Setting small goals is better than one huge resolution
The new year, for me, usually means watching everyone getting caught up in the frenzy of setting resolutions. I say watching because over the years I’ve found myself not needing to set a goal that will more or less be forgotten by mid-February.
Now, I’m not saying that I don’t believe in resolutions, which is silly to say because they exist. It’s not like resolutions are make believe or that they don’t work; I’m saying that I’m a procrastinating realist who has trouble finding the motivation to leave her room some days.
With that said, I find that making little monthly, weekly or even daily goals are easier to maintain. This strategy has also proved to be successful in accomplishing more. From my experience, goals can easily be lost in the rush of daily happenings if they’re not planned into everyday activities. For example, if I were planning to eat healthier and lose weight but I do not plan out what to eat and do, then I would completely disregard the goal on that day. Because this is often the case for me, not only do I set mini goals to fulfill a larger goal, but I stick notes reminding me to accomplish something everywhere.
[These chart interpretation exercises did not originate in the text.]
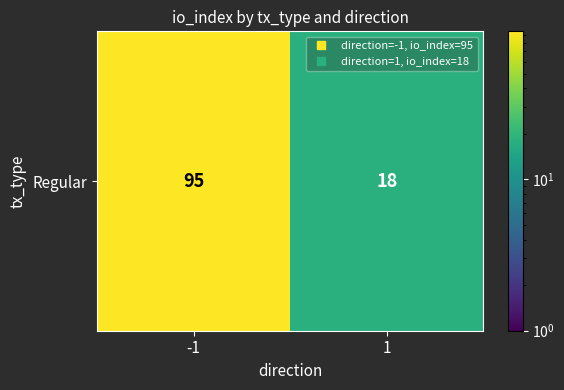

What is the difference between the values at -1 and 1?

77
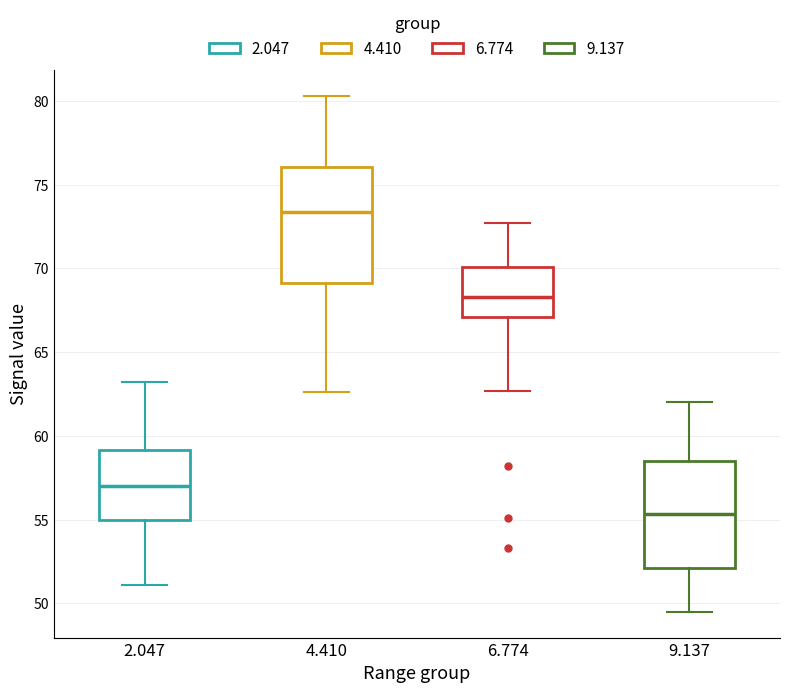

Which box has the highest median line?

4.410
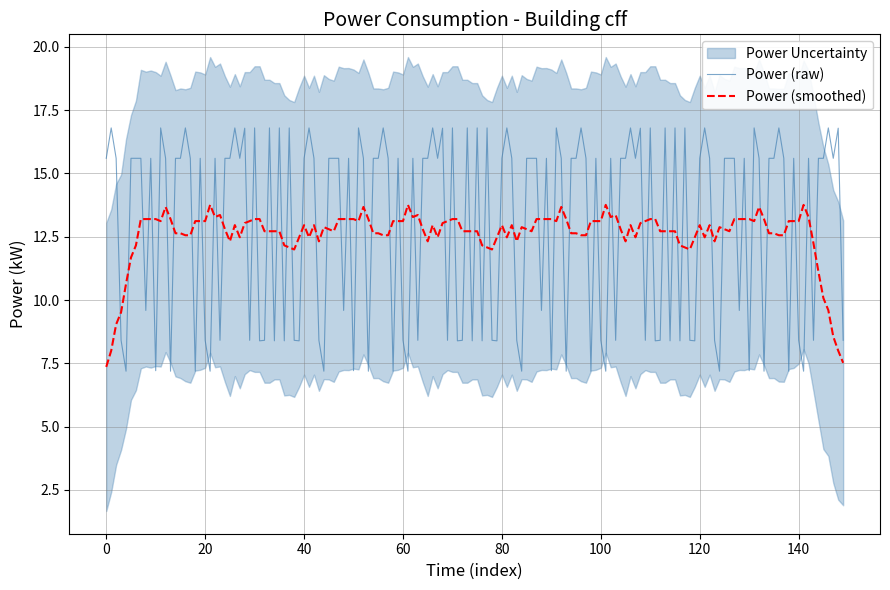

Which series ends up on top after the final intersection of Power (raw) and Power (smoothed)?

Power (raw)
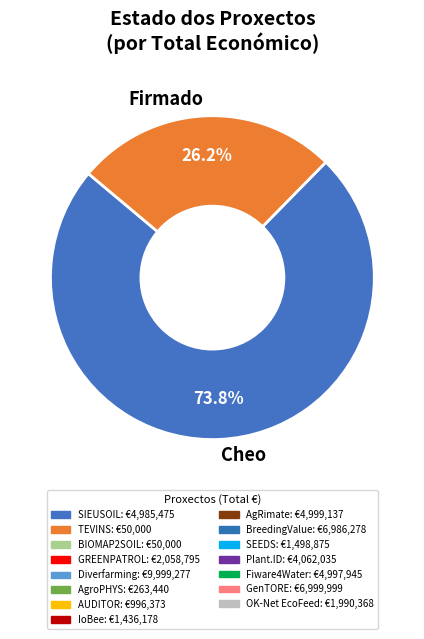

Between Cheo and Firmado, which is larger?

Cheo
For those who are impatient and demand instant satisfaction, resolutions can prove to be a pain, especially if they’ve ironically resolved to be less impatient.
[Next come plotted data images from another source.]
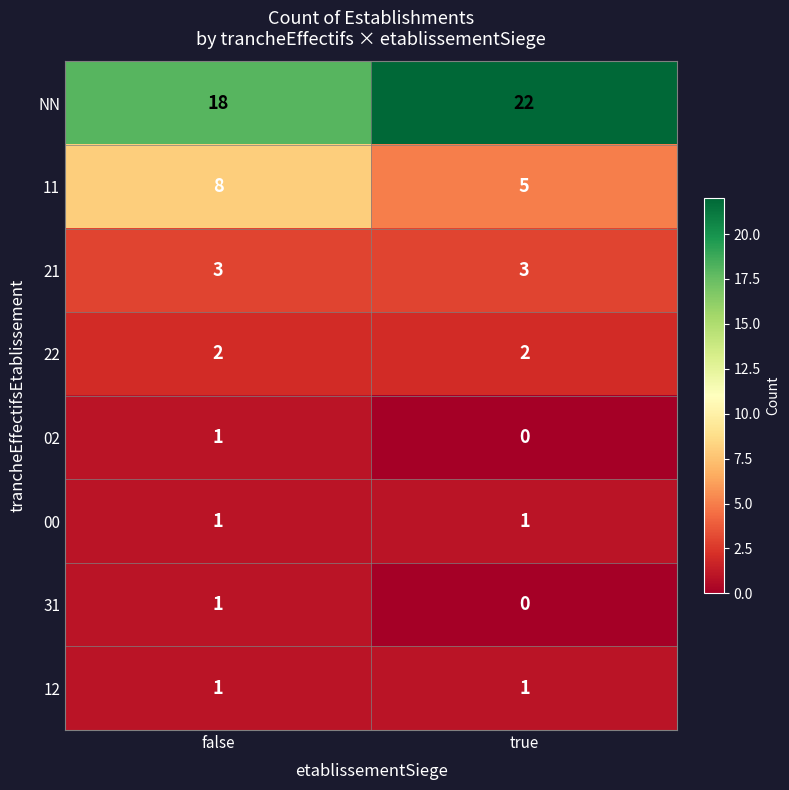

What is the average value of the NN series?

20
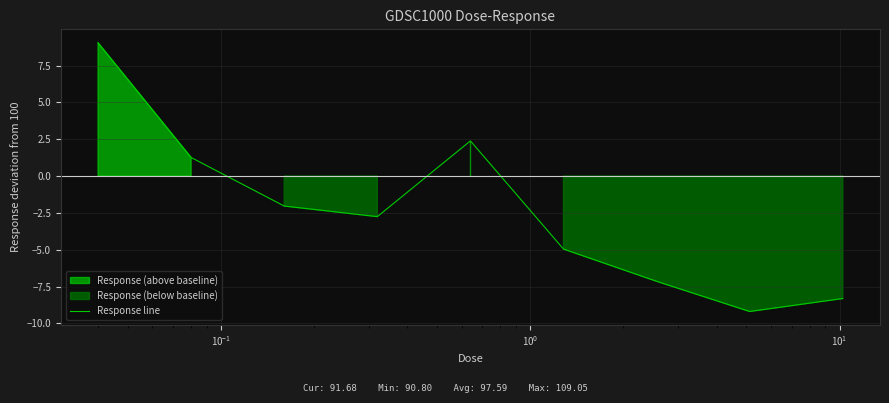

How many negative values are there?

6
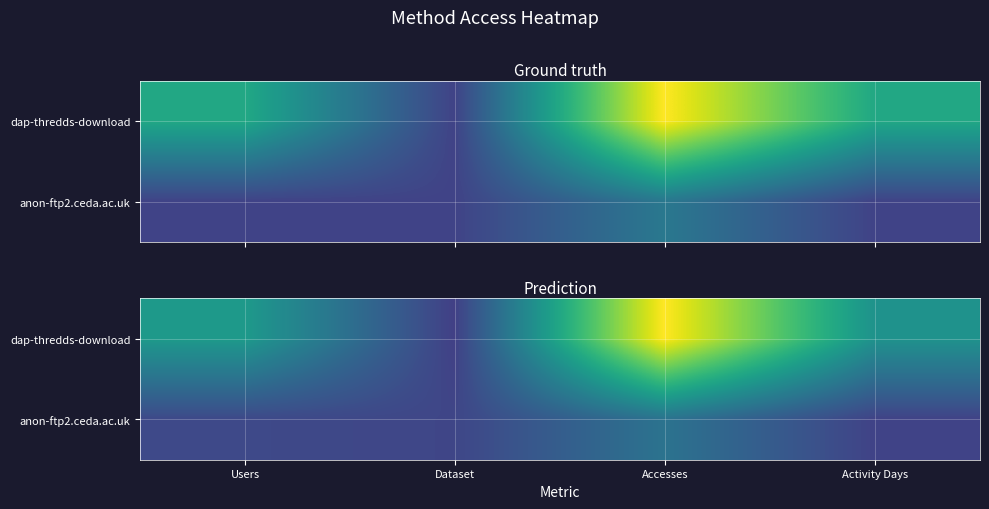

How many data points does each series have?

4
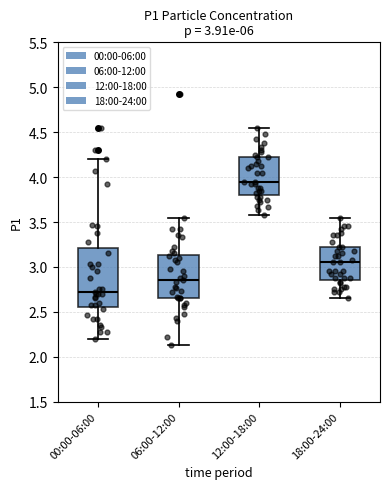

Which box is the tallest, from its lower edge to its upper edge?

00:00-06:00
This leads back to my point of making small objectives every so often to achieve a goal. Setting mini goals can instill the illusion that achievements are popping up faster and that you’re reaching the next level with more ferocity.
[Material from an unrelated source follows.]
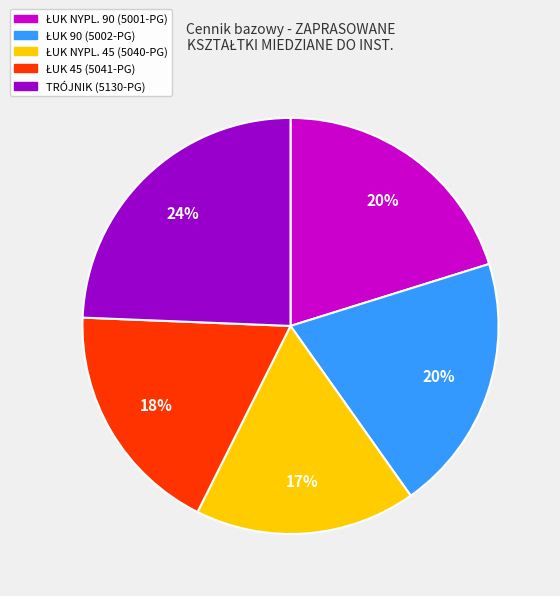

Is it true that TRÓJNIK (5130-PG) is 24% of the pie?

True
A simple solution to this is to make a game out of it. Instead of resolving to lose weight, resolve to learn a new sport (killing two birds with one stone!) or to dance more. Instead of resolving to quit smoking, challenge yourself to see how long you can go without a cigarette and reward yourself when you beat each record (preferably not with a smoke).
You could even resolve to do fun things like listen to new music or watch as many movies as possible.
If a resolution goes haywire and the impending self-hatred doom seems to be lurking around corner, take a deep breath start over. Resolutions are not reserved only for Jan. 1 of every year.